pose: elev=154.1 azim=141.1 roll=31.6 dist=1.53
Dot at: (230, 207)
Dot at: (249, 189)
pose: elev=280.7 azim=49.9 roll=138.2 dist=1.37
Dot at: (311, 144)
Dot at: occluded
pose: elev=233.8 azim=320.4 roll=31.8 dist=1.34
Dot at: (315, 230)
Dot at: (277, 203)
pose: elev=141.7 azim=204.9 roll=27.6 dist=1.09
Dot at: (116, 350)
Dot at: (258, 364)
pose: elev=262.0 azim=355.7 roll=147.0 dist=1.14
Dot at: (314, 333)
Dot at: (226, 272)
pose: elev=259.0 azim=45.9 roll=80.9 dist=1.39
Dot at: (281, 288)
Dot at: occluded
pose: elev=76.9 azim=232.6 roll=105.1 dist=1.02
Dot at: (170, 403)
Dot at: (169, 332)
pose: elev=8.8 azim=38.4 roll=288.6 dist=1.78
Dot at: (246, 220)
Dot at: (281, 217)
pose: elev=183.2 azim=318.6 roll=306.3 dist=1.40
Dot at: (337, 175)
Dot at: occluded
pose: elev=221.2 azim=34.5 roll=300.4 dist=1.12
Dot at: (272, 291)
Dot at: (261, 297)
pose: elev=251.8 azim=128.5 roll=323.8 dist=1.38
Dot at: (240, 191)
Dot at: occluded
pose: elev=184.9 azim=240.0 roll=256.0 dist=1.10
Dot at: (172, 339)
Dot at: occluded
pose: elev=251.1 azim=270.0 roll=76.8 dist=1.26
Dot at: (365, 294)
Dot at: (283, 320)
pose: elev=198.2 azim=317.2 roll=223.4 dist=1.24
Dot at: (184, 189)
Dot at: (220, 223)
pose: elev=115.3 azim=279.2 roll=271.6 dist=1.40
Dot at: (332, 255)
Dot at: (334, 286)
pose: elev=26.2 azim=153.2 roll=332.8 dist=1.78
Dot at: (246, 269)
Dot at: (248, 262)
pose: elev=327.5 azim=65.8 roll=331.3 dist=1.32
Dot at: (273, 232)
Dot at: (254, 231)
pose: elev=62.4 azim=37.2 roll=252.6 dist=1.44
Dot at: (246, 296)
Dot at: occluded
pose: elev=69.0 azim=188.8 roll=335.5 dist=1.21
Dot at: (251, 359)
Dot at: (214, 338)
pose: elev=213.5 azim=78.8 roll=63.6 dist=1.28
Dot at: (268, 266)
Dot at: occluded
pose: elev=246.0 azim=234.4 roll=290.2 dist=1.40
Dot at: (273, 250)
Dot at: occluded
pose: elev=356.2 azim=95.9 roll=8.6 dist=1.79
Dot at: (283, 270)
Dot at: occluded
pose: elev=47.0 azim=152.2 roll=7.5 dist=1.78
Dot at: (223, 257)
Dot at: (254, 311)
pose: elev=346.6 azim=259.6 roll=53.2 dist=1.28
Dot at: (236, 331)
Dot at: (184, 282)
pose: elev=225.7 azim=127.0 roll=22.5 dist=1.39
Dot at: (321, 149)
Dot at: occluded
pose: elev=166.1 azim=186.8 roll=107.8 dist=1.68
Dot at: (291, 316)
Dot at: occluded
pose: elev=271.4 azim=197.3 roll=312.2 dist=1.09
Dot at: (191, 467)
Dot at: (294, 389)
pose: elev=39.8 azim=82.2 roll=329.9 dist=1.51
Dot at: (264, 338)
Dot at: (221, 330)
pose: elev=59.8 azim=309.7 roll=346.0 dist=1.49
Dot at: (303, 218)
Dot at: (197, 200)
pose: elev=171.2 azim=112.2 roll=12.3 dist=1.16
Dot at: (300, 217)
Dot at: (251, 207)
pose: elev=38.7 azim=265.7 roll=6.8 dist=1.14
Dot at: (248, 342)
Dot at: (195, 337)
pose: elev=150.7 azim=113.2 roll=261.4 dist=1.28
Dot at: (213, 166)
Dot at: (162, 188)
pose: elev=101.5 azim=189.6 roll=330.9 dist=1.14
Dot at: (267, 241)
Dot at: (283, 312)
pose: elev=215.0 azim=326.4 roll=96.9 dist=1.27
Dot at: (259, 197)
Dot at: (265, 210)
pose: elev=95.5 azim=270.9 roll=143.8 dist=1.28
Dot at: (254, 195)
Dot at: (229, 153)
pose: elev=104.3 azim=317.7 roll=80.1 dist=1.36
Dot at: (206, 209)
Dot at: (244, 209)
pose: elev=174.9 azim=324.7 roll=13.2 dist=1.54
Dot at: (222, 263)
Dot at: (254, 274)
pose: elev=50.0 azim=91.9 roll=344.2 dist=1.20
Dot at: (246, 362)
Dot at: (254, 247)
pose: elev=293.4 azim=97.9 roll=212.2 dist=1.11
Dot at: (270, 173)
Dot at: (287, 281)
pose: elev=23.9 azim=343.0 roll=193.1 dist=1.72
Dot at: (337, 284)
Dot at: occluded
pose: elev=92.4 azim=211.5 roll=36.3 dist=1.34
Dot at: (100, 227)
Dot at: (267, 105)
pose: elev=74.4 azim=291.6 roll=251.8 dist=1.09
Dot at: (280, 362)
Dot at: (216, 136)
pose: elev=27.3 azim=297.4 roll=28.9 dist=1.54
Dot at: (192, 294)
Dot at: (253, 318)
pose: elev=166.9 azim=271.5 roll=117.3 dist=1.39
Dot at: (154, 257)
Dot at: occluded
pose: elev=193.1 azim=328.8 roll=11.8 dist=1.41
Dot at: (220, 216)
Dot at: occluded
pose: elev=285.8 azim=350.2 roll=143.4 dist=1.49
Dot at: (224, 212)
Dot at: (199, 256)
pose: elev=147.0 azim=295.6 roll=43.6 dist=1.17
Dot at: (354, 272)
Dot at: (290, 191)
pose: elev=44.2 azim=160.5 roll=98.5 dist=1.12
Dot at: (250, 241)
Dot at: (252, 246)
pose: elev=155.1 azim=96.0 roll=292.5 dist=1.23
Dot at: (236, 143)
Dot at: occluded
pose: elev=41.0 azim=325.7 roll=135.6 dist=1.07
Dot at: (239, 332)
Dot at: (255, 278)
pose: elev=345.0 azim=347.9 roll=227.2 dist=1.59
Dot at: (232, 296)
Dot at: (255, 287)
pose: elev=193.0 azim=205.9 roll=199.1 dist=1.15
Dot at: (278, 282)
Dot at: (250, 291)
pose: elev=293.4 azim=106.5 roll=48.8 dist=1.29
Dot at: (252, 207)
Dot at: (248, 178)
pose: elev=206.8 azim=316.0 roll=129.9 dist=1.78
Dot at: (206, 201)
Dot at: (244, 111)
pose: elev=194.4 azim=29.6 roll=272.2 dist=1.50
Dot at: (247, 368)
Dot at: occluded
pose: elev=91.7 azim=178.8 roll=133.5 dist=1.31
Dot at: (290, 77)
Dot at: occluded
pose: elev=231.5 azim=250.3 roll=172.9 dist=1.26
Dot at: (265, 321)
::::
> WHAT THE TASK REQUIRES
Put every line of the items above into a JSON list of strings, one string per line, and leave out any blank lines.

> EXPECTED OUTPUT
[
  "pose: elev=154.1 azim=141.1 roll=31.6 dist=1.53",
  "Dot at: (230, 207)",
  "Dot at: (249, 189)",
  "pose: elev=280.7 azim=49.9 roll=138.2 dist=1.37",
  "Dot at: (311, 144)",
  "Dot at: occluded",
  "pose: elev=233.8 azim=320.4 roll=31.8 dist=1.34",
  "Dot at: (315, 230)",
  "Dot at: (277, 203)",
  "pose: elev=141.7 azim=204.9 roll=27.6 dist=1.09",
  "Dot at: (116, 350)",
  "Dot at: (258, 364)",
  "pose: elev=262.0 azim=355.7 roll=147.0 dist=1.14",
  "Dot at: (314, 333)",
  "Dot at: (226, 272)",
  "pose: elev=259.0 azim=45.9 roll=80.9 dist=1.39",
  "Dot at: (281, 288)",
  "Dot at: occluded",
  "pose: elev=76.9 azim=232.6 roll=105.1 dist=1.02",
  "Dot at: (170, 403)",
  "Dot at: (169, 332)",
  "pose: elev=8.8 azim=38.4 roll=288.6 dist=1.78",
  "Dot at: (246, 220)",
  "Dot at: (281, 217)",
  "pose: elev=183.2 azim=318.6 roll=306.3 dist=1.40",
  "Dot at: (337, 175)",
  "Dot at: occluded",
  "pose: elev=221.2 azim=34.5 roll=300.4 dist=1.12",
  "Dot at: (272, 291)",
  "Dot at: (261, 297)",
  "pose: elev=251.8 azim=128.5 roll=323.8 dist=1.38",
  "Dot at: (240, 191)",
  "Dot at: occluded",
  "pose: elev=184.9 azim=240.0 roll=256.0 dist=1.10",
  "Dot at: (172, 339)",
  "Dot at: occluded",
  "pose: elev=251.1 azim=270.0 roll=76.8 dist=1.26",
  "Dot at: (365, 294)",
  "Dot at: (283, 320)",
  "pose: elev=198.2 azim=317.2 roll=223.4 dist=1.24",
  "Dot at: (184, 189)",
  "Dot at: (220, 223)",
  "pose: elev=115.3 azim=279.2 roll=271.6 dist=1.40",
  "Dot at: (332, 255)",
  "Dot at: (334, 286)",
  "pose: elev=26.2 azim=153.2 roll=332.8 dist=1.78",
  "Dot at: (246, 269)",
  "Dot at: (248, 262)",
  "pose: elev=327.5 azim=65.8 roll=331.3 dist=1.32",
  "Dot at: (273, 232)",
  "Dot at: (254, 231)",
  "pose: elev=62.4 azim=37.2 roll=252.6 dist=1.44",
  "Dot at: (246, 296)",
  "Dot at: occluded",
  "pose: elev=69.0 azim=188.8 roll=335.5 dist=1.21",
  "Dot at: (251, 359)",
  "Dot at: (214, 338)",
  "pose: elev=213.5 azim=78.8 roll=63.6 dist=1.28",
  "Dot at: (268, 266)",
  "Dot at: occluded",
  "pose: elev=246.0 azim=234.4 roll=290.2 dist=1.40",
  "Dot at: (273, 250)",
  "Dot at: occluded",
  "pose: elev=356.2 azim=95.9 roll=8.6 dist=1.79",
  "Dot at: (283, 270)",
  "Dot at: occluded",
  "pose: elev=47.0 azim=152.2 roll=7.5 dist=1.78",
  "Dot at: (223, 257)",
  "Dot at: (254, 311)",
  "pose: elev=346.6 azim=259.6 roll=53.2 dist=1.28",
  "Dot at: (236, 331)",
  "Dot at: (184, 282)",
  "pose: elev=225.7 azim=127.0 roll=22.5 dist=1.39",
  "Dot at: (321, 149)",
  "Dot at: occluded",
  "pose: elev=166.1 azim=186.8 roll=107.8 dist=1.68",
  "Dot at: (291, 316)",
  "Dot at: occluded",
  "pose: elev=271.4 azim=197.3 roll=312.2 dist=1.09",
  "Dot at: (191, 467)",
  "Dot at: (294, 389)",
  "pose: elev=39.8 azim=82.2 roll=329.9 dist=1.51",
  "Dot at: (264, 338)",
  "Dot at: (221, 330)",
  "pose: elev=59.8 azim=309.7 roll=346.0 dist=1.49",
  "Dot at: (303, 218)",
  "Dot at: (197, 200)",
  "pose: elev=171.2 azim=112.2 roll=12.3 dist=1.16",
  "Dot at: (300, 217)",
  "Dot at: (251, 207)",
  "pose: elev=38.7 azim=265.7 roll=6.8 dist=1.14",
  "Dot at: (248, 342)",
  "Dot at: (195, 337)",
  "pose: elev=150.7 azim=113.2 roll=261.4 dist=1.28",
  "Dot at: (213, 166)",
  "Dot at: (162, 188)",
  "pose: elev=101.5 azim=189.6 roll=330.9 dist=1.14",
  "Dot at: (267, 241)",
  "Dot at: (283, 312)",
  "pose: elev=215.0 azim=326.4 roll=96.9 dist=1.27",
  "Dot at: (259, 197)",
  "Dot at: (265, 210)",
  "pose: elev=95.5 azim=270.9 roll=143.8 dist=1.28",
  "Dot at: (254, 195)",
  "Dot at: (229, 153)",
  "pose: elev=104.3 azim=317.7 roll=80.1 dist=1.36",
  "Dot at: (206, 209)",
  "Dot at: (244, 209)",
  "pose: elev=174.9 azim=324.7 roll=13.2 dist=1.54",
  "Dot at: (222, 263)",
  "Dot at: (254, 274)",
  "pose: elev=50.0 azim=91.9 roll=344.2 dist=1.20",
  "Dot at: (246, 362)",
  "Dot at: (254, 247)",
  "pose: elev=293.4 azim=97.9 roll=212.2 dist=1.11",
  "Dot at: (270, 173)",
  "Dot at: (287, 281)",
  "pose: elev=23.9 azim=343.0 roll=193.1 dist=1.72",
  "Dot at: (337, 284)",
  "Dot at: occluded",
  "pose: elev=92.4 azim=211.5 roll=36.3 dist=1.34",
  "Dot at: (100, 227)",
  "Dot at: (267, 105)",
  "pose: elev=74.4 azim=291.6 roll=251.8 dist=1.09",
  "Dot at: (280, 362)",
  "Dot at: (216, 136)",
  "pose: elev=27.3 azim=297.4 roll=28.9 dist=1.54",
  "Dot at: (192, 294)",
  "Dot at: (253, 318)",
  "pose: elev=166.9 azim=271.5 roll=117.3 dist=1.39",
  "Dot at: (154, 257)",
  "Dot at: occluded",
  "pose: elev=193.1 azim=328.8 roll=11.8 dist=1.41",
  "Dot at: (220, 216)",
  "Dot at: occluded",
  "pose: elev=285.8 azim=350.2 roll=143.4 dist=1.49",
  "Dot at: (224, 212)",
  "Dot at: (199, 256)",
  "pose: elev=147.0 azim=295.6 roll=43.6 dist=1.17",
  "Dot at: (354, 272)",
  "Dot at: (290, 191)",
  "pose: elev=44.2 azim=160.5 roll=98.5 dist=1.12",
  "Dot at: (250, 241)",
  "Dot at: (252, 246)",
  "pose: elev=155.1 azim=96.0 roll=292.5 dist=1.23",
  "Dot at: (236, 143)",
  "Dot at: occluded",
  "pose: elev=41.0 azim=325.7 roll=135.6 dist=1.07",
  "Dot at: (239, 332)",
  "Dot at: (255, 278)",
  "pose: elev=345.0 azim=347.9 roll=227.2 dist=1.59",
  "Dot at: (232, 296)",
  "Dot at: (255, 287)",
  "pose: elev=193.0 azim=205.9 roll=199.1 dist=1.15",
  "Dot at: (278, 282)",
  "Dot at: (250, 291)",
  "pose: elev=293.4 azim=106.5 roll=48.8 dist=1.29",
  "Dot at: (252, 207)",
  "Dot at: (248, 178)",
  "pose: elev=206.8 azim=316.0 roll=129.9 dist=1.78",
  "Dot at: (206, 201)",
  "Dot at: (244, 111)",
  "pose: elev=194.4 azim=29.6 roll=272.2 dist=1.50",
  "Dot at: (247, 368)",
  "Dot at: occluded",
  "pose: elev=91.7 azim=178.8 roll=133.5 dist=1.31",
  "Dot at: (290, 77)",
  "Dot at: occluded",
  "pose: elev=231.5 azim=250.3 roll=172.9 dist=1.26",
  "Dot at: (265, 321)"
]